On Tuesday, I reported on game development tool Game Maker being acquired by Opera, makers of the Opera internet browser. Opera have now officially announced the acquisition, saying that Game Maker would be paired with Opera GX, their dedicated gaming browser, in forming the basis of a new division of the company called Opera Gaming.
This is corporate stuff, but it’s not unintesting. Opera GX is a browser designed with gaming in mind. It has Twitch and Discord integration, resource limiters to stop tabs from hogging CPU or RAM while you’re playing a game, and a few other features that, if I’m honest, sound unnecessary to me. It’s currently got 7 million monthly active users though, according to Opera.
The announcement was short on specifics, except that both companies hope the partnership will drive new audiences to both pieces of software. Krystian Kondra, EVP Browsers at Opera, said in a press release that, “We look forward to further growing Opera GX and driving the growth of GameMaker as part of a broader ecosystem, making it more accessible to novice users and developing it into the world’s leading 2D game engine used by commercial studios.”
Opera’s press release also talk about the opportunity for turning “the Opera GX vertical into a new kind of horizontal. This horizontal opportunity is why we’re building Opera Gaming and its infrastructure – so that we can further integrate gaming and browsing in ways beneficial to both in terms of not only monetization, but also experience.”
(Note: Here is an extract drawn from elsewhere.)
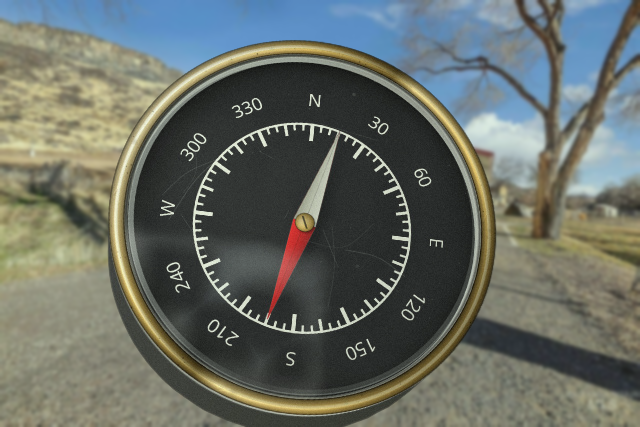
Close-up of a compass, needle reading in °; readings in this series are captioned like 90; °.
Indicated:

Corporate speak aside, it sounds as if the two software will be directly integrated. I can imagine Opera GX having a built-in store where people can buy games, and where those games that are made in Game Maker can run directly inside the browser.
I’m not sure I find that possibility particularly interesting, given the existing abundance of venues to buy and play games. I can’t see myself switching browser any time soon, or wanting a browser dedicated to a specialist purpose.
That could change in time. Flash might have finally been killed for good, but there’s now HTML5 and myriad cloud gaming and streaming options that allow people to play games without an installer. It remains a somehat distant future, but it’s a scenario where I can imagine the browser’s performance being newly vital.
For now, I remain simply nervous for what this means for the core of Game Maker: Studio 2, and all the many developers that use it.